Records from a dataset

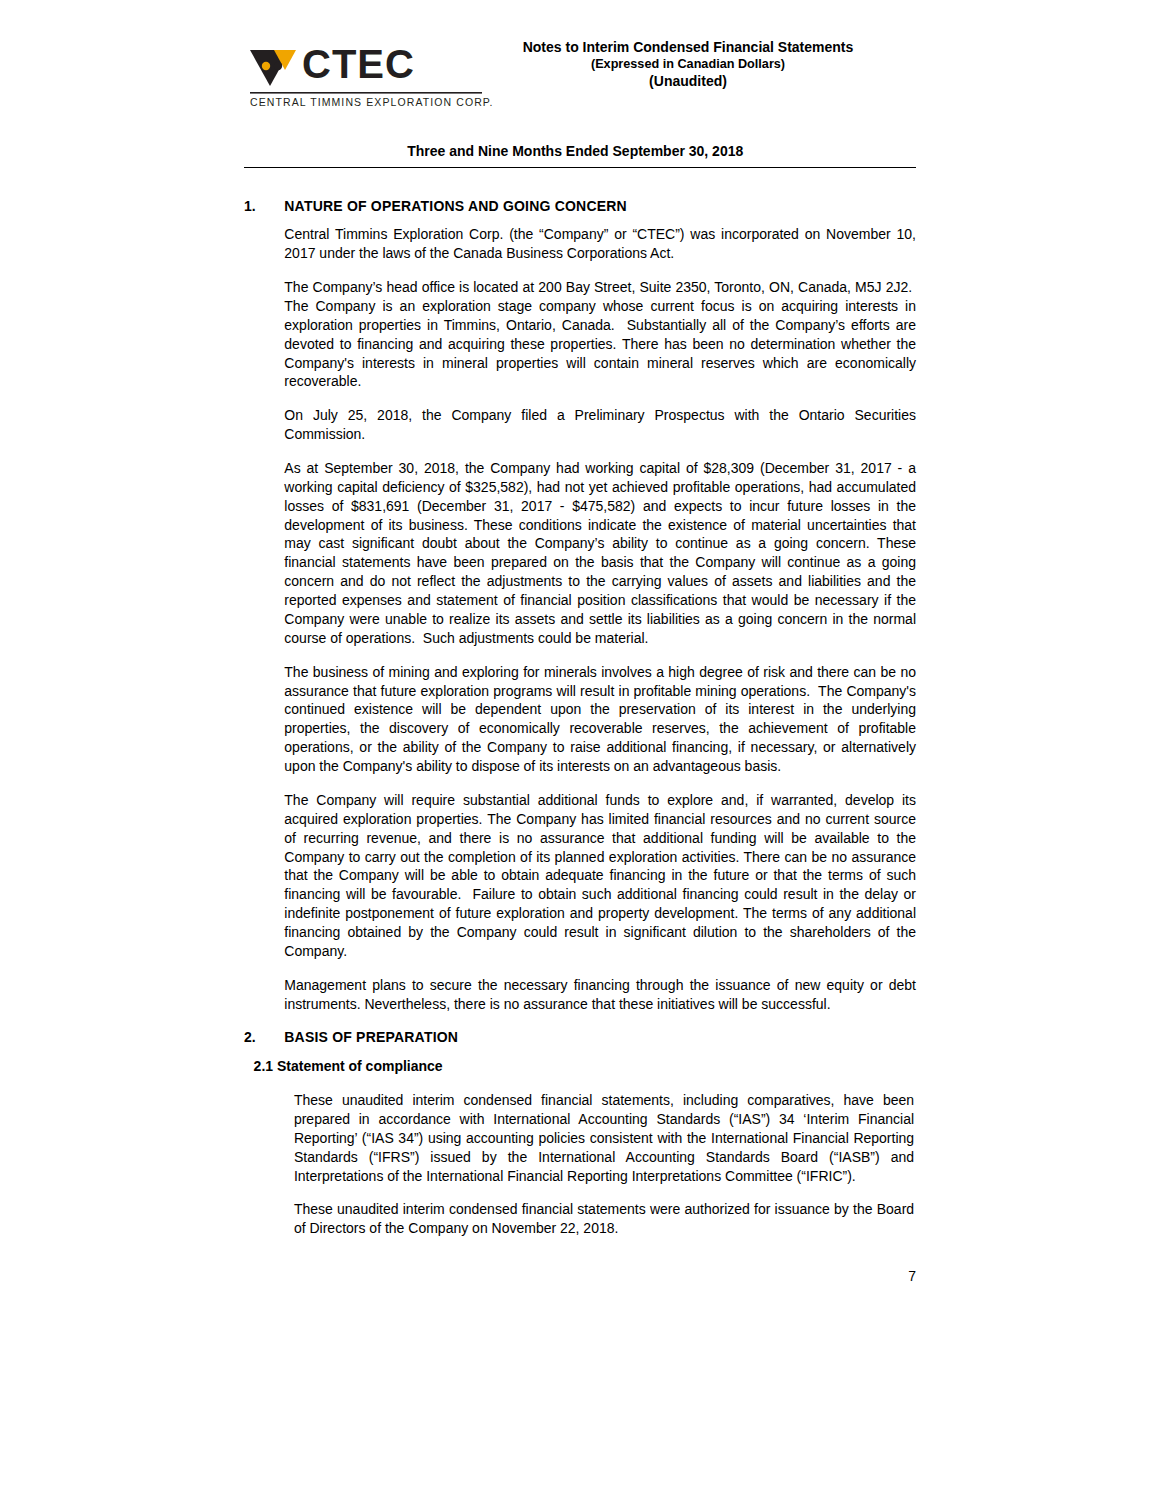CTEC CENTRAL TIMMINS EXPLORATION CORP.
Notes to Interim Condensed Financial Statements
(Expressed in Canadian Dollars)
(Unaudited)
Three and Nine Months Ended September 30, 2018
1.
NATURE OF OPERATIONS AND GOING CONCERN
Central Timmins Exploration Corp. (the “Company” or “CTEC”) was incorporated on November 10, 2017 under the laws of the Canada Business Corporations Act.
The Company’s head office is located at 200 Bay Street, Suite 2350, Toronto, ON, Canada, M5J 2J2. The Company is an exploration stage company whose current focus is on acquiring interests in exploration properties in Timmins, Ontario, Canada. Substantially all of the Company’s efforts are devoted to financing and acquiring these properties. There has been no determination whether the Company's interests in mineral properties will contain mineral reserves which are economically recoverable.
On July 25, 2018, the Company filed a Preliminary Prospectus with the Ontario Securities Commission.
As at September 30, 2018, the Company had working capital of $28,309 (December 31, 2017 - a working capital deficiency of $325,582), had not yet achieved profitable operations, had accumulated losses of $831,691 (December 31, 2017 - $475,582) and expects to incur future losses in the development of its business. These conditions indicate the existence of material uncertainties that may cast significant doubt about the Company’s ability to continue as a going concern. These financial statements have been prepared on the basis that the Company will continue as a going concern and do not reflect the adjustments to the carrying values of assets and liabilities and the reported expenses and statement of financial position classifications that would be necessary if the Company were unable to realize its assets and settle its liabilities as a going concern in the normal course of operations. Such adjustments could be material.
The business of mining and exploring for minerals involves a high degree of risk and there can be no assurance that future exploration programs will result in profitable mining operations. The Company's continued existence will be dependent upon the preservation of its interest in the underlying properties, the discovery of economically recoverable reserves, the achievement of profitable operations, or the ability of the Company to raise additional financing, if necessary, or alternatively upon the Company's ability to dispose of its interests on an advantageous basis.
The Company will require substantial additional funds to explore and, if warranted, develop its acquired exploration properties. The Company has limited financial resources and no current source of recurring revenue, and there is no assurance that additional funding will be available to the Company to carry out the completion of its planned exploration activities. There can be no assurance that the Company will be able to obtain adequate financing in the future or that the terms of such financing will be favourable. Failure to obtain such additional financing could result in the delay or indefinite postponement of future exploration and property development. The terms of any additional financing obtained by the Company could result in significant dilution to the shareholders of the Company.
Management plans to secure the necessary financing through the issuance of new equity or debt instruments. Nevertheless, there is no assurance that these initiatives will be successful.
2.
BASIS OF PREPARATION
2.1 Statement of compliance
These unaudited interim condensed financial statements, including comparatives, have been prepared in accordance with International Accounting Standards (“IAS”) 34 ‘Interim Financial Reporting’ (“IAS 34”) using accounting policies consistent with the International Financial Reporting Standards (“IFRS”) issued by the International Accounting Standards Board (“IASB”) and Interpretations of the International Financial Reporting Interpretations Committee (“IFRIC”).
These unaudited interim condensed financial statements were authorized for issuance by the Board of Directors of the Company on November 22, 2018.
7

Activity
Reproduce the lines of the entries above from the one with "BASIS OF PREPARATION" to the one with "2.1 Statement of compliance", both included, exactly and without any other line.

Exercise answer
BASIS OF PREPARATION
2.1 Statement of compliance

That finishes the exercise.